A message you have already heard

Paul Bowers

 

            When I look back on my high school career and try to offer advice to underclassmen, I feel a bit like that aging uncle-twice-removed who meets you for the first time at a cousin’s wedding and begins spouting off highly improbable stories from his distant past.  It is not that I am insane—although I have approached that ledge on several occasions over the past four years—it is just that nobody wants to listen when I expound upon the value of hard work.

            I am fully aware that making this statement places me just below the Math Team on the all-important hierarchy of cool, but the harsh fact of the matter is that high school is not about buying clothes or playing in garage bands.  It is about determination.  Guidance counselors and teachers have pumped us so full of self-esteem-centric thinking and confidence-boosting pep talks that many of us have lost our grip on academic reality.

            Maybe you have already heard this message from your parents so many times that you could recite it verbatim, but here it is: In the end, hard work is going to pay off.  I know this is true because I am here at the end today.  Life does not offer many just rewards, but I recently received several hefty paychecks for my efforts in the form of college scholarships.  I will begin attending the Honors College at the University of South Carolina in the fall, and I will not have to pay a penny for tuition or living expenses for the next four years of my education.

            Some of my friends seem to think that schoolwork comes naturally to me, but I find it hard to accept the idea of high school being a natural experience for anyone.  We are placed in a cinder block building, trained like Pavlovian dogs to respond to various bells, and asked to remain quiet and attentive while we learn about things that often neither interest us nor apply to our lives.  If you can find one person for whom this is organic and effortless, I will show you a robot.

            It was not easy for me.  There were weeks when my total sleeping hours approached the recommended amount for one night, and there were entire months when the mere thought of walking through the halls of Summerville High School made me wince.  High school was often unpleasant, and all too often, I allowed it to grind me down.

            My darkest hours were during my junior year.  I was taking hard classes with difficult teachers, and I spent most of my nights studying and doing homework rather than sleeping.  Unfortunately, this period of intense sleep deprivation coincided with—and possibly contributed to—the deepest, most cynical spell of disenchantment of my young life.  I was quickly losing hope in myself and in all of humanity, and while an outside observer might have attributed this to stress, I knew that what I was feeling was much deeper than that.  For the first time in my life, my eyelids were being peeled back, and I was seeing my existence as it truly is: short, paradoxical, and egregiously unfair.  Like King Solomon of the Old Testament, I was trapped in a conclusion that life was, at its very core, meaningless.
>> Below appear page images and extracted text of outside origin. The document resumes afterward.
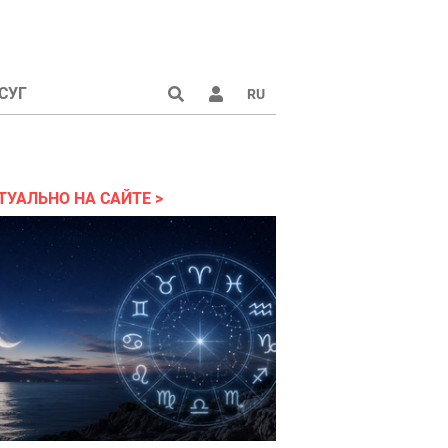
СУГ
RU
ТУАЛЬНО НА САЙТЕ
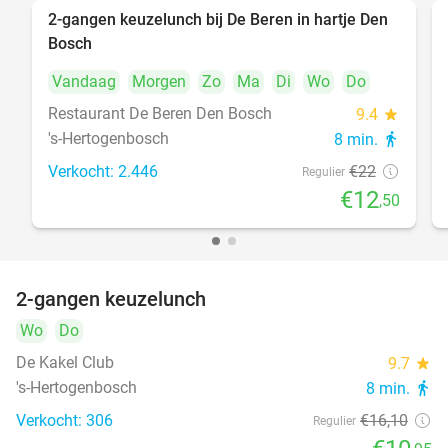
2-gangen keuzelunch bij De Beren in hartje Den
43%
Bosch
Vandaag
Morgen
Zo
Ma
Di
Wo
Do
Restaurant De Beren Den Bosch
9.4
star
's-Hertogenbosch
8 min.
directions_walk
Verkocht: 2.446
€22
Regulier
€12
,50
2-gangen keuzelunch
32%
Wo
Do
De Kakel Club
9.7
star
's-Hertogenbosch
8 min.
directions_walk
Verkocht: 306
€16
,10
Regulier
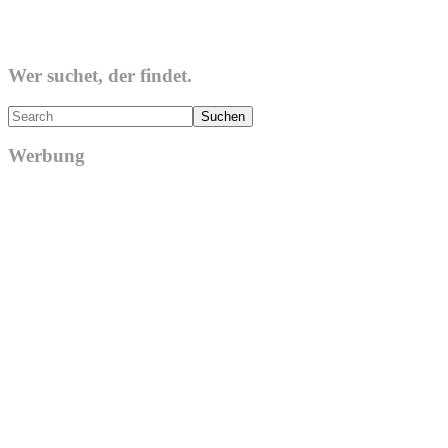
Wer suchet, der findet.
Search
Werbung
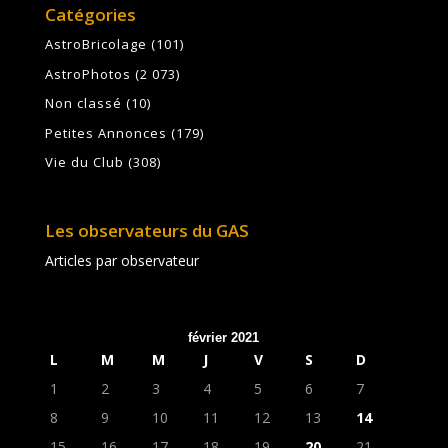
Catégories
AstroBricolage
(101)
AstroPhotos
(2 073)
Non classé
(10)
Petites Annonces
(179)
Vie du Club
(308)
Les observateurs du GAS
Articles par observateur
février 2021
L
M
M
J
V
S
D
1
2
3
4
5
6
7
8
9
10
11
12
13
14
15
16
17
18
19
20
21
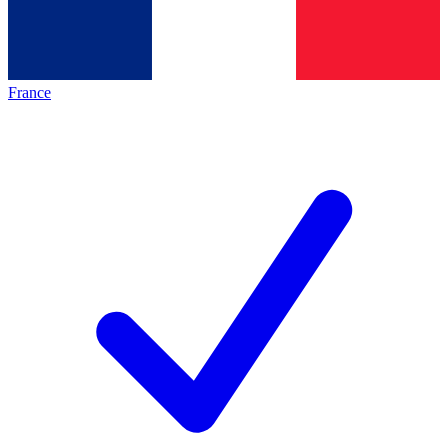
France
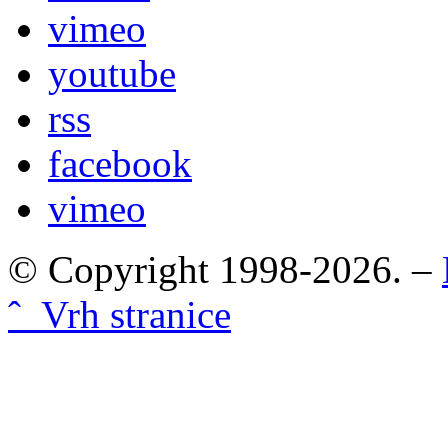
vimeo
youtube
rss
facebook
vimeo
© Copyright 1998-2026. –
ˆ Vrh stranice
            And yet I kept working.  A phrase kept running through my mind: “Arbeit macht frei,” a German phrase that was posted above the gate to the Nazi concentration camp at Auschwitz and which roughly translates to “Work shall set you free.”  At the time of its use, it mocked the weary souls passing beneath it, and I wrongly saw myself as a prisoner.

            Looking back, I know that I was wrong to follow this line of thought.  While I was busy pitying myself and mourning the death of my American Dream, I was forgetting that the vast majority of the world’s population would never even have a chance to pursue a dream or to receive a functional education.  But the education that I was receiving—and that I continue to receive—is about more than the quadratic formula or the American Revolution.  It is about the daily revolutions in my mind and the education that transcends simple knowledge to instill wisdom in the open heart.  I came to the realization that I was not simply engaged in the pursuit of facts and figures; I was learning life.

            Things did not get any easier for me that year.  I still often felt frustrated, exhausted, and even isolated, but the one thing that changed was my mindset.  During my morning drives to school, I no longer sat in idle dread of the day to come.  Instead, I repeated a simple prayer: “Pull me through.”

            Throughout high school, I have often allowed my spirit to be crushed and my mind to be dominated by a profound pessimism, but I never relented in my work.  It is not that I devoted my entire life to school—I was an avid writer, athlete and musician throughout—but I never relaxed my stranglehold on my academic work.  In a sense, work did bring freedom: freedom from sloth, from regret, and from the shallowness of the human heart.

            It is my firm belief that our nobility lies in the way we behave in our bleakest moments.  My advice to high school students comes in two parts.  To those who are putting forth anything less than their best effort, I cannot stress enough the importance of a self-imposed dedication to hard work.  If you think that school is too difficult, then just wait for the so-called “real world” (whatever that may be) to hit you.  I cannot speak authoritatively, but I have heard from literally hundreds of trustworthy sources that life is no easier out there than in the locker-lined halls of academia.  This applies to anyone who is not living up to his or her full potential, from the underachieving freshman to the tired senior who can’t bear to take a full load of classes.

            And as for the intellectually and physically exhausted, the students who ache in ways that defy description, the ones who have never known any way except the hard way: cling to your work ethic and your hope, and you will remain afloat.  Life does have a meaning, and it is ours to discover.